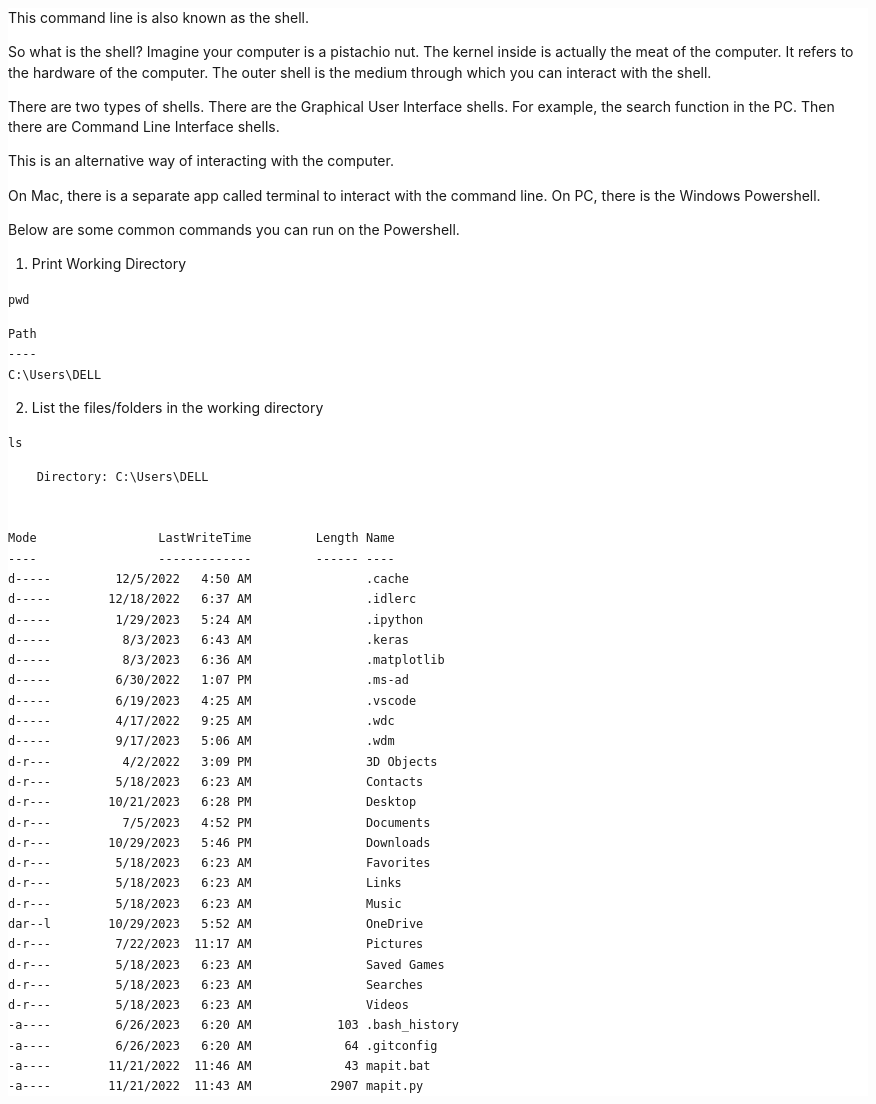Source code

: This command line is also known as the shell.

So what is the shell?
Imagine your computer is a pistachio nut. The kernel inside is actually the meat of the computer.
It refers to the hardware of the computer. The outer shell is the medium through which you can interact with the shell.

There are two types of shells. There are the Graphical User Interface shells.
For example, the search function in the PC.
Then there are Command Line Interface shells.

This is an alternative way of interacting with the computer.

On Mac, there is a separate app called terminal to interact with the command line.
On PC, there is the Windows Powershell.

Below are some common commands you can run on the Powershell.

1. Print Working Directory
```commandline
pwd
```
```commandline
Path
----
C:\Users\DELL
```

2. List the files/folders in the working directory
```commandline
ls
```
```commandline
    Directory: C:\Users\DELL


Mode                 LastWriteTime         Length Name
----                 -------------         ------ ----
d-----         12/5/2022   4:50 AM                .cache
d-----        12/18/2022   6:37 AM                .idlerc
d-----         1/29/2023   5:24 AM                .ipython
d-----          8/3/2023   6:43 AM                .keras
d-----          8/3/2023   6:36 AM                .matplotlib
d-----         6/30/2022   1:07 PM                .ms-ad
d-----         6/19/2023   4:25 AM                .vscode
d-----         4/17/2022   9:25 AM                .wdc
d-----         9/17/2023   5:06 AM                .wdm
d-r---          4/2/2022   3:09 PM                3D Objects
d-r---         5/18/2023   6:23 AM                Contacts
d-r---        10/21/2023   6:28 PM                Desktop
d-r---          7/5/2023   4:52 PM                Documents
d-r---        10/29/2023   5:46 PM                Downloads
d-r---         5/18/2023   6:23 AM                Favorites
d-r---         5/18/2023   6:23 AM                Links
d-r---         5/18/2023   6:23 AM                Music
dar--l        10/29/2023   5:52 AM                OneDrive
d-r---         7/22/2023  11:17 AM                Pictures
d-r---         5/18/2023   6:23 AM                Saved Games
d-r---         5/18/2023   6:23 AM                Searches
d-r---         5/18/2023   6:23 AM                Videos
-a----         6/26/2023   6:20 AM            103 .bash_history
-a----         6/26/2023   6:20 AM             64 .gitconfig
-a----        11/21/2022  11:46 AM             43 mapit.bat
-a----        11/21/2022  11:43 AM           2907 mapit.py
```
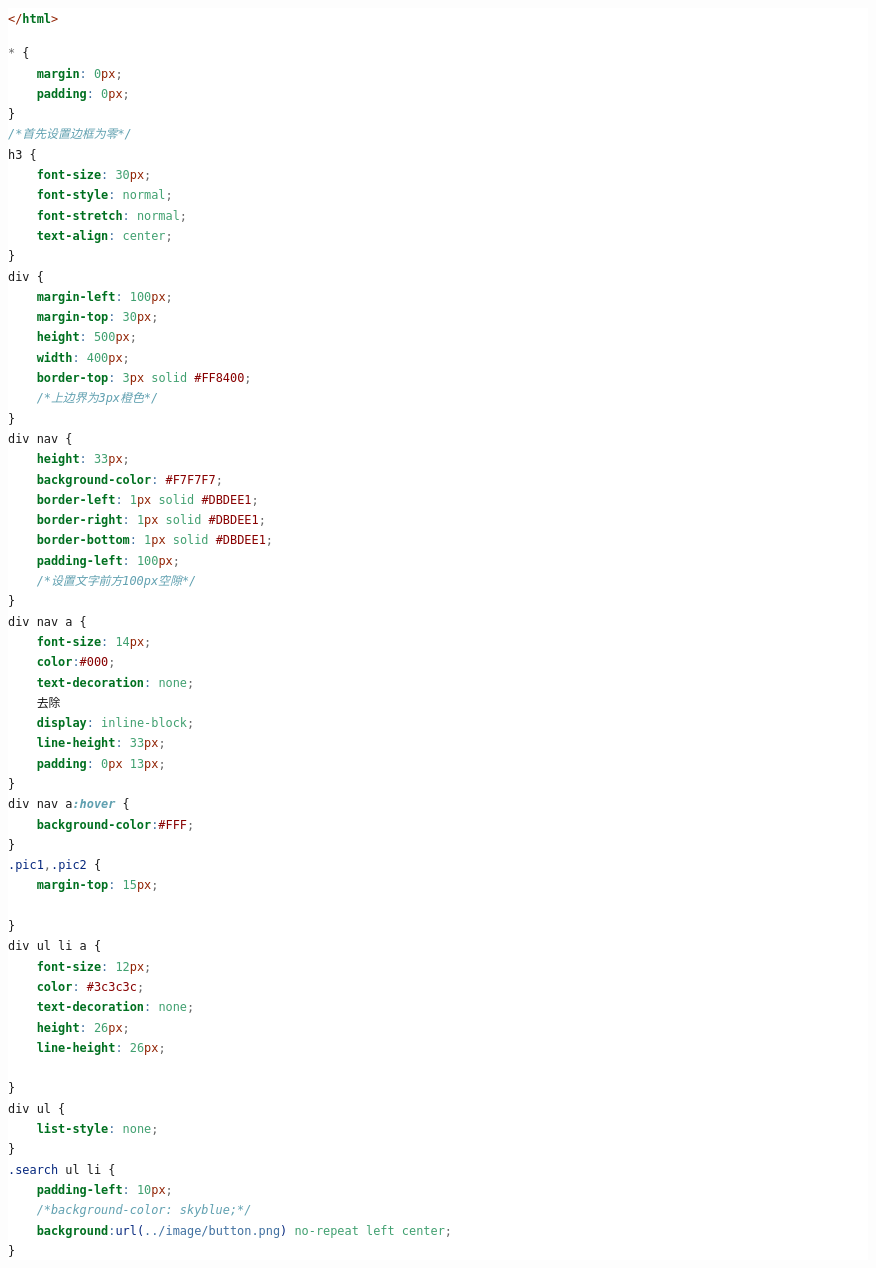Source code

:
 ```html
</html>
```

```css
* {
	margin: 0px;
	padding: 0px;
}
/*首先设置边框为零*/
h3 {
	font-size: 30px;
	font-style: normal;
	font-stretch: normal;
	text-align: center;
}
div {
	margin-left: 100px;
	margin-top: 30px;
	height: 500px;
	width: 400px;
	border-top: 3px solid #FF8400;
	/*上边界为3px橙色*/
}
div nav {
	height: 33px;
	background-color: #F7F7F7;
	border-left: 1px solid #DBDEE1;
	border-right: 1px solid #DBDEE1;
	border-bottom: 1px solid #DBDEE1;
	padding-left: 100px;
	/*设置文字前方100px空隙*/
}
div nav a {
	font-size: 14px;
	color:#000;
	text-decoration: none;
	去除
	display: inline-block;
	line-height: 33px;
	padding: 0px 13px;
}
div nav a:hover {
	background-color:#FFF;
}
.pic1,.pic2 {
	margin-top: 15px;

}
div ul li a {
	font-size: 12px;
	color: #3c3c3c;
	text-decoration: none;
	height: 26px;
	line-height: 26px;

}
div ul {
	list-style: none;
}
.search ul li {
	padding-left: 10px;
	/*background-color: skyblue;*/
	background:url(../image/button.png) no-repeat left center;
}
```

▬▬▬▬▬▬▬▬▬▬

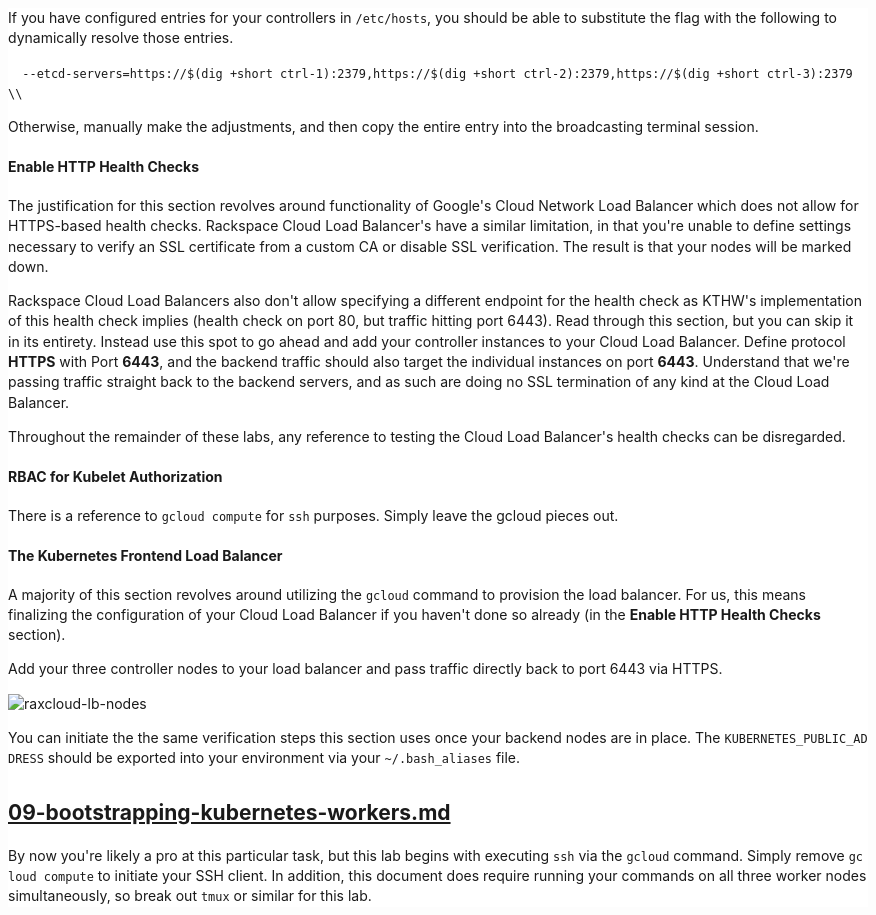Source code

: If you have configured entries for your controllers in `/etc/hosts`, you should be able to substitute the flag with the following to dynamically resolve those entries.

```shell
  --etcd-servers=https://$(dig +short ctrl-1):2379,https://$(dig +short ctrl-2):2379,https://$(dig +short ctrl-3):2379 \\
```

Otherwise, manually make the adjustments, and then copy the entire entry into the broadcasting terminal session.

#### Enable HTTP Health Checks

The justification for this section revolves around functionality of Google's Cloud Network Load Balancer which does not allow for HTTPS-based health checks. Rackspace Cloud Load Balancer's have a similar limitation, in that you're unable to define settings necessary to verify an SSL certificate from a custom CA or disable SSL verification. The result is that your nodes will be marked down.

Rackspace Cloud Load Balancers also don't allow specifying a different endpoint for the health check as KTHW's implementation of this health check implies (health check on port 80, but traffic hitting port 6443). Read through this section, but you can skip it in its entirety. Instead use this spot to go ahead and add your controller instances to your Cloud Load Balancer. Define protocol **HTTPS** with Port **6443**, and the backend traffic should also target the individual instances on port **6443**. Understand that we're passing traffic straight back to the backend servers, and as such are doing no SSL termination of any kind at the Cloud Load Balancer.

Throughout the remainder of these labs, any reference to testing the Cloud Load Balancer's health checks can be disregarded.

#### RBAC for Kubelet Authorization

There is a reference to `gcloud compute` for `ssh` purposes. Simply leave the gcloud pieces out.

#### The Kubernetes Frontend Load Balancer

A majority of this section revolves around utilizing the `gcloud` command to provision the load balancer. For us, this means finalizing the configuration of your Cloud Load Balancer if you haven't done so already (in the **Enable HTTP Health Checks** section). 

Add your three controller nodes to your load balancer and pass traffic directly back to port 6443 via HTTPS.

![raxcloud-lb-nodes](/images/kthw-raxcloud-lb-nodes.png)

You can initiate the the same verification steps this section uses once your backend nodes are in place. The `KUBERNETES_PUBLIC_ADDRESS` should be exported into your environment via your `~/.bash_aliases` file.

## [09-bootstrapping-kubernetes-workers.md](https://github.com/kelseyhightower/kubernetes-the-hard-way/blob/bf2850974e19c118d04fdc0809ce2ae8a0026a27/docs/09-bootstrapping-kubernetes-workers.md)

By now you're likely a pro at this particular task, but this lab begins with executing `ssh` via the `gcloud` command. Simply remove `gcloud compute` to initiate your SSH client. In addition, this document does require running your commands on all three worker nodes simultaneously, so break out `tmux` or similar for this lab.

▬▬▬▬▬▬▬▬▬▬

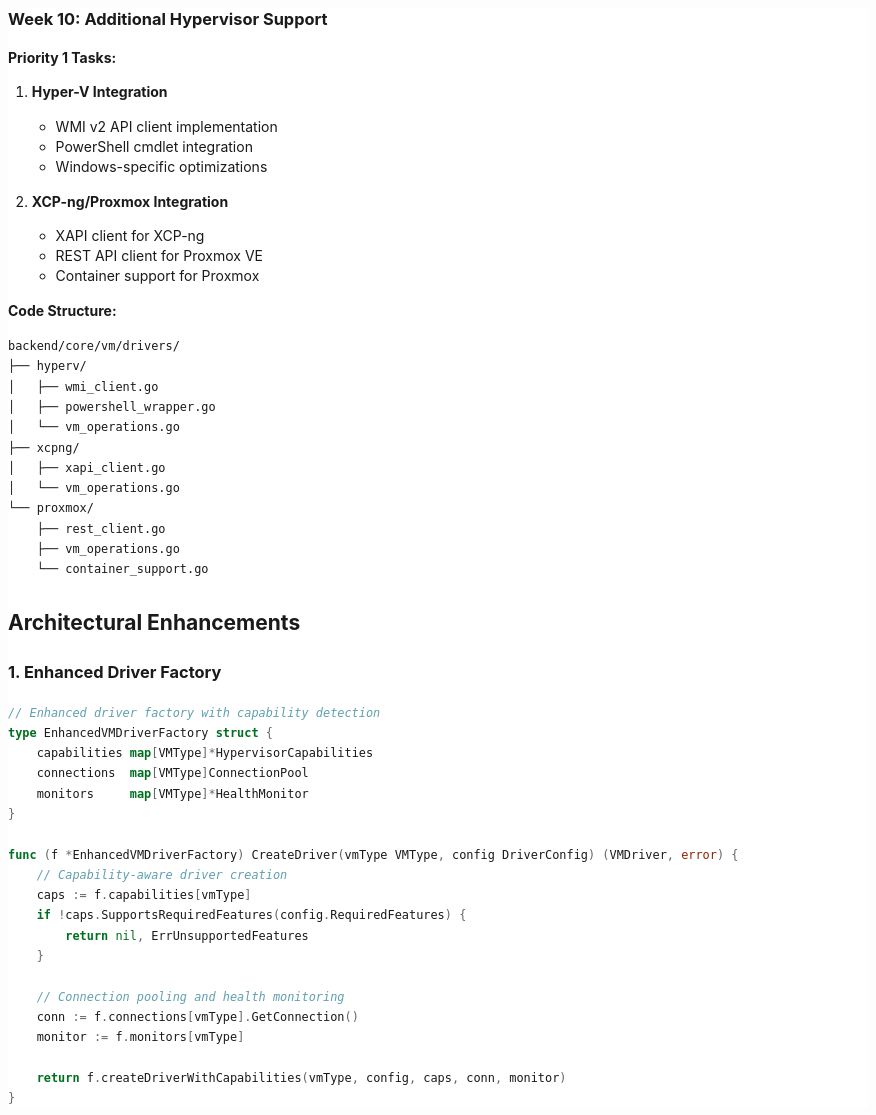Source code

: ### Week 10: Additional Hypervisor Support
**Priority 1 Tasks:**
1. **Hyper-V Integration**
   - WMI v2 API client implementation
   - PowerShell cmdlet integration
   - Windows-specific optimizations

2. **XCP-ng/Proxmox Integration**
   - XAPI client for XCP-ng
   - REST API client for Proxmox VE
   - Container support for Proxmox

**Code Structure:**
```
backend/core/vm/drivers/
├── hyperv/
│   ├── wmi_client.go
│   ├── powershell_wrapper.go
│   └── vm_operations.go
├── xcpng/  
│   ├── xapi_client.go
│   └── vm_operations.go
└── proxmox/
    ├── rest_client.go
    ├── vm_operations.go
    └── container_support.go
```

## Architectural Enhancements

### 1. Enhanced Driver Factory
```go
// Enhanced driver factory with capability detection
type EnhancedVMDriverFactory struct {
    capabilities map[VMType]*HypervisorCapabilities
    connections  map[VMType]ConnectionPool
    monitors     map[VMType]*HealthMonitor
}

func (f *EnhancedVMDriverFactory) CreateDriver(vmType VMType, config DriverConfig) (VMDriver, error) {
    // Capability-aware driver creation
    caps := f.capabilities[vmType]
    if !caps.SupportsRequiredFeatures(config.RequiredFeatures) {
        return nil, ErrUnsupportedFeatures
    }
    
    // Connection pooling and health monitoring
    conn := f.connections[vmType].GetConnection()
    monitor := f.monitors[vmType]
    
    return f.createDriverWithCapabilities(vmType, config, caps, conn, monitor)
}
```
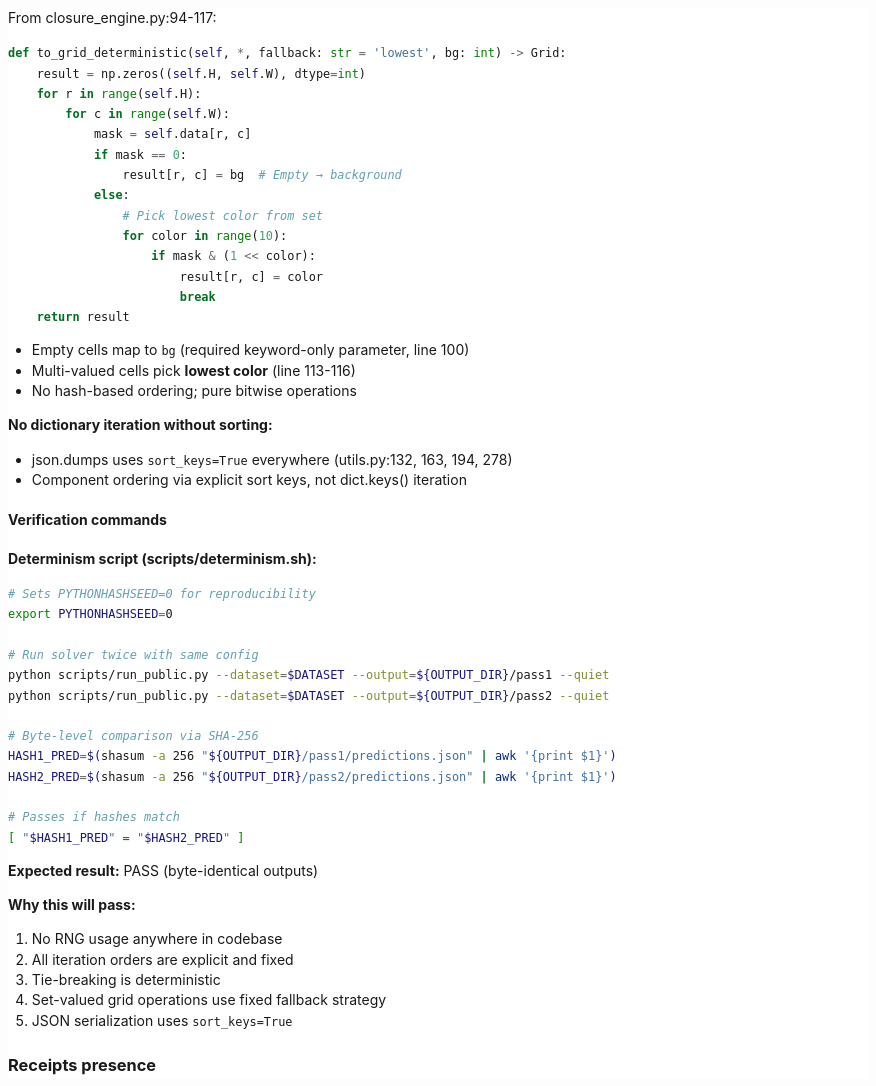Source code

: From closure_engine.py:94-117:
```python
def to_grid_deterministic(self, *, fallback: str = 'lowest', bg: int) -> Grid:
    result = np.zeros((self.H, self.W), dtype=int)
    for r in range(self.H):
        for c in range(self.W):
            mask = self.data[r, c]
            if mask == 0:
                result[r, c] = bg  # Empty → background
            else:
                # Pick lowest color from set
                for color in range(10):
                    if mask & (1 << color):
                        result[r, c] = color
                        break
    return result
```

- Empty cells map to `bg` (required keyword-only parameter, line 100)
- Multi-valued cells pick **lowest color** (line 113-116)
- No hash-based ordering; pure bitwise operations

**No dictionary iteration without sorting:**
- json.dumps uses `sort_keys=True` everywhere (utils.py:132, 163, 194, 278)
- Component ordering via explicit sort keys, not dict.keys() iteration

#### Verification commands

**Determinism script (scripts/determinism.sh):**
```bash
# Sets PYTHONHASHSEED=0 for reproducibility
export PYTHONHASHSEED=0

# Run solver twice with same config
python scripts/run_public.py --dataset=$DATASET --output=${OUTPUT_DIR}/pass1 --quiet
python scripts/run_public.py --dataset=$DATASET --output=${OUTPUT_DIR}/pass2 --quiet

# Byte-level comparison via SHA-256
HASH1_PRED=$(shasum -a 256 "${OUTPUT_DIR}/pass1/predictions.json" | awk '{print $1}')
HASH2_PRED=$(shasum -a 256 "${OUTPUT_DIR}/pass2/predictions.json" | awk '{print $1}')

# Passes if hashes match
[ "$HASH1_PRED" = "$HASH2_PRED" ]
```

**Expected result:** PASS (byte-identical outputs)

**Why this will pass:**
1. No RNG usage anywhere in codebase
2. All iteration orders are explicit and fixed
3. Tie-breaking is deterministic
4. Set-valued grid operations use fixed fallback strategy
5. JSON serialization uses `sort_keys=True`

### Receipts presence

▬▬▬▬▬▬▬▬▬▬

● What is being asked
For the entries shown above, tally every line containing the word "iteration". Report the tally and nothing else.

● Problem solution
3